Stored data
*** Block opens ***

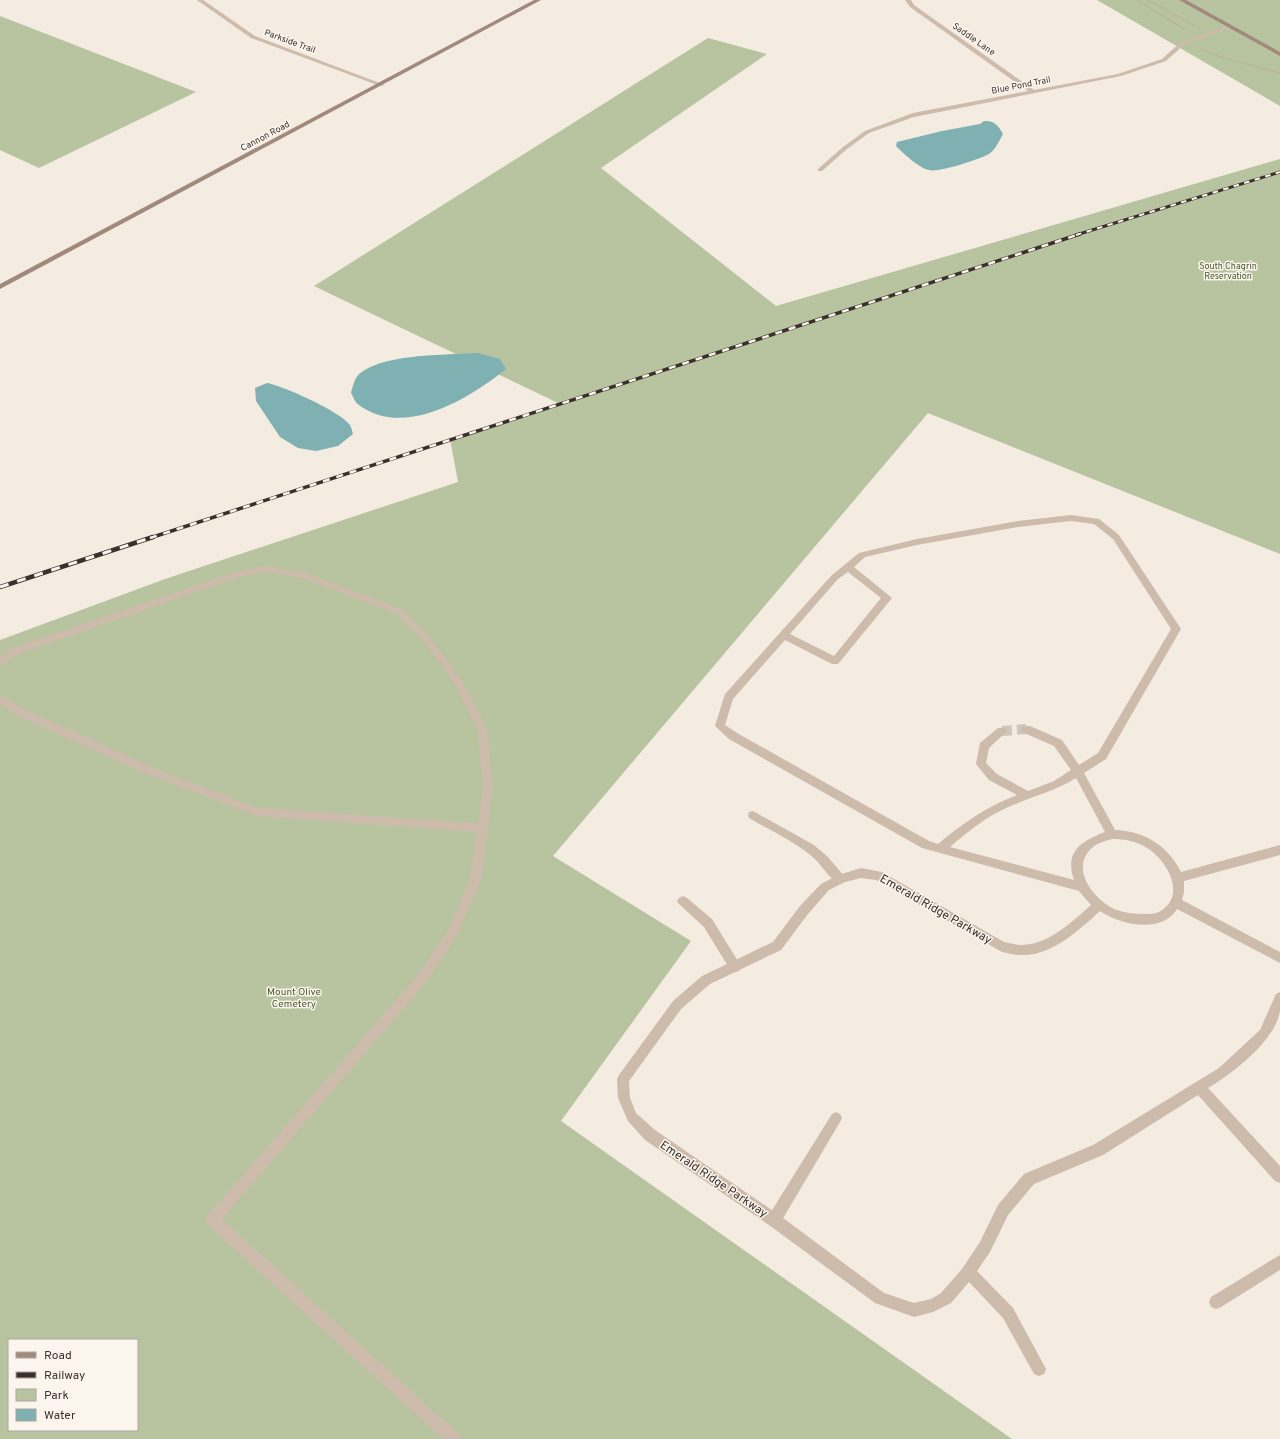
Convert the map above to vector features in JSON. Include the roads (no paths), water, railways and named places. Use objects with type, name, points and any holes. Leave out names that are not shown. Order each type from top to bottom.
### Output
[{"type":"main road","name":"Cannon Road","points":[[0,287],[382,85],[538,0]]},
{"type":"main road","points":[[1182,0],[1280,54]]},
{"type":"street","name":"Parkside Trail","points":[[200,0],[253,38],[382,85]]},
{"type":"street","name":"Saddle Lane","points":[[908,0],[912,6],[1033,92]]},
{"type":"street","name":"Blue Pond Trail","points":[[820,170],[867,132],[913,115],[1119,75],[1164,60],[1183,43],[1192,38],[1230,27]]},
{"type":"street","points":[[939,849],[963,829],[996,808],[1058,784],[1102,756],[1176,630],[1116,537],[1096,521],[1071,518],[1018,524],[917,542],[862,556],[835,577],[728,697],[720,726],[734,736],[926,845],[939,849],[1082,887]]},
{"type":"street","points":[[784,635],[835,661],[887,598],[848,567]]},
{"type":"street","points":[[0,662],[18,650],[239,574],[264,568],[303,575],[398,611],[426,638],[459,683],[482,729],[488,786],[476,877],[453,932],[420,981],[213,1220],[454,1439]]},
{"type":"street","points":[[0,699],[18,711],[148,770],[257,812],[482,828]]},
{"type":"street","points":[[1026,729],[1058,743],[1078,772],[1112,834]]},
{"type":"street","points":[[1002,731],[984,746],[982,764],[992,777],[1027,796]]},
{"type":"street","points":[[753,815],[810,848],[824,860],[840,879]]},
{"type":"street","points":[[1126,834],[1140,838],[1153,845],[1173,866],[1178,878],[1180,891],[1176,903],[1168,912],[1157,918],[1143,921],[1127,919],[1112,914],[1098,906],[1082,887],[1077,874],[1076,862],[1080,851],[1087,842],[1098,836],[1126,834]]},
{"type":"street","points":[[1178,878],[1280,850]]},
{"type":"street","name":"Emerald Ridge Parkway","points":[[1098,906],[1076,926],[1052,941],[1022,950],[1002,947],[878,875],[861,873],[840,879],[825,887],[804,910],[777,946],[706,980],[677,1005],[623,1079],[624,1098],[632,1117],[650,1135],[774,1220],[880,1298],[914,1310],[933,1305],[946,1298],[968,1272],[985,1248],[1003,1210],[1029,1179],[1098,1150],[1223,1072],[1264,1034],[1276,1017],[1280,998]]},
{"type":"street","points":[[683,901],[708,923],[735,967]]},
{"type":"street","points":[[1176,903],[1280,958]]},
{"type":"street","points":[[1199,1087],[1280,1176]]},
{"type":"street","points":[[774,1220],[836,1118]]},
{"type":"street","points":[[1216,1302],[1280,1262]]},
{"type":"street","points":[[968,1272],[1008,1313],[1039,1369]]},
{"type":"water","points":[[984,121],[991,121],[1000,128],[1003,134],[999,142],[994,150],[989,154],[959,165],[934,170],[925,169],[896,146],[897,142],[942,131],[980,124]]},
{"type":"water","points":[[478,353],[500,359],[506,369],[474,392],[436,411],[416,416],[396,418],[377,414],[358,404],[351,393],[356,378],[365,370],[379,364],[395,360],[431,355]]},
{"type":"water","points":[[267,383],[298,394],[336,413],[350,425],[353,434],[338,446],[316,451],[298,448],[280,437],[256,401],[255,388]]},
{"type":"tunnel","points":[[1002,731],[1026,729]]},
{"type":"railway","points":[[1076,235],[1280,172]]},
{"type":"railway","points":[[150,538],[1080,234]]},
{"type":"railway","points":[[0,587],[153,537]]},
{"type":"park label","name":"South Chagrin Reservation","points":[[1228,272]]},
{"type":"park label","name":"Mount Olive Cemetery","points":[[294,996]]}]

*** Block closes ***

▶ [INSTRUCTIONS TO FOLLOW] Reproduce every record word for word. The copy must contain no pictures.

▶ [SOLUTION TO THIS TASK]
Convert the map above to vector features in JSON. Include the roads (no paths), water, railways and named places. Use objects with type, name, points and any holes. Leave out names that are not shown. Order each type from top to bottom.
### Output
[{"type":"main road","name":"Cannon Road","points":[[0,287],[382,85],[538,0]]},
{"type":"main road","points":[[1182,0],[1280,54]]},
{"type":"street","name":"Parkside Trail","points":[[200,0],[253,38],[382,85]]},
{"type":"street","name":"Saddle Lane","points":[[908,0],[912,6],[1033,92]]},
{"type":"street","name":"Blue Pond Trail","points":[[820,170],[867,132],[913,115],[1119,75],[1164,60],[1183,43],[1192,38],[1230,27]]},
{"type":"street","points":[[939,849],[963,829],[996,808],[1058,784],[1102,756],[1176,630],[1116,537],[1096,521],[1071,518],[1018,524],[917,542],[862,556],[835,577],[728,697],[720,726],[734,736],[926,845],[939,849],[1082,887]]},
{"type":"street","points":[[784,635],[835,661],[887,598],[848,567]]},
{"type":"street","points":[[0,662],[18,650],[239,574],[264,568],[303,575],[398,611],[426,638],[459,683],[482,729],[488,786],[476,877],[453,932],[420,981],[213,1220],[454,1439]]},
{"type":"street","points":[[0,699],[18,711],[148,770],[257,812],[482,828]]},
{"type":"street","points":[[1026,729],[1058,743],[1078,772],[1112,834]]},
{"type":"street","points":[[1002,731],[984,746],[982,764],[992,777],[1027,796]]},
{"type":"street","points":[[753,815],[810,848],[824,860],[840,879]]},
{"type":"street","points":[[1126,834],[1140,838],[1153,845],[1173,866],[1178,878],[1180,891],[1176,903],[1168,912],[1157,918],[1143,921],[1127,919],[1112,914],[1098,906],[1082,887],[1077,874],[1076,862],[1080,851],[1087,842],[1098,836],[1126,834]]},
{"type":"street","points":[[1178,878],[1280,850]]},
{"type":"street","name":"Emerald Ridge Parkway","points":[[1098,906],[1076,926],[1052,941],[1022,950],[1002,947],[878,875],[861,873],[840,879],[825,887],[804,910],[777,946],[706,980],[677,1005],[623,1079],[624,1098],[632,1117],[650,1135],[774,1220],[880,1298],[914,1310],[933,1305],[946,1298],[968,1272],[985,1248],[1003,1210],[1029,1179],[1098,1150],[1223,1072],[1264,1034],[1276,1017],[1280,998]]},
{"type":"street","points":[[683,901],[708,923],[735,967]]},
{"type":"street","points":[[1176,903],[1280,958]]},
{"type":"street","points":[[1199,1087],[1280,1176]]},
{"type":"street","points":[[774,1220],[836,1118]]},
{"type":"street","points":[[1216,1302],[1280,1262]]},
{"type":"street","points":[[968,1272],[1008,1313],[1039,1369]]},
{"type":"water","points":[[984,121],[991,121],[1000,128],[1003,134],[999,142],[994,150],[989,154],[959,165],[934,170],[925,169],[896,146],[897,142],[942,131],[980,124]]},
{"type":"water","points":[[478,353],[500,359],[506,369],[474,392],[436,411],[416,416],[396,418],[377,414],[358,404],[351,393],[356,378],[365,370],[379,364],[395,360],[431,355]]},
{"type":"water","points":[[267,383],[298,394],[336,413],[350,425],[353,434],[338,446],[316,451],[298,448],[280,437],[256,401],[255,388]]},
{"type":"tunnel","points":[[1002,731],[1026,729]]},
{"type":"railway","points":[[1076,235],[1280,172]]},
{"type":"railway","points":[[150,538],[1080,234]]},
{"type":"railway","points":[[0,587],[153,537]]},
{"type":"park label","name":"South Chagrin Reservation","points":[[1228,272]]},
{"type":"park label","name":"Mount Olive Cemetery","points":[[294,996]]}]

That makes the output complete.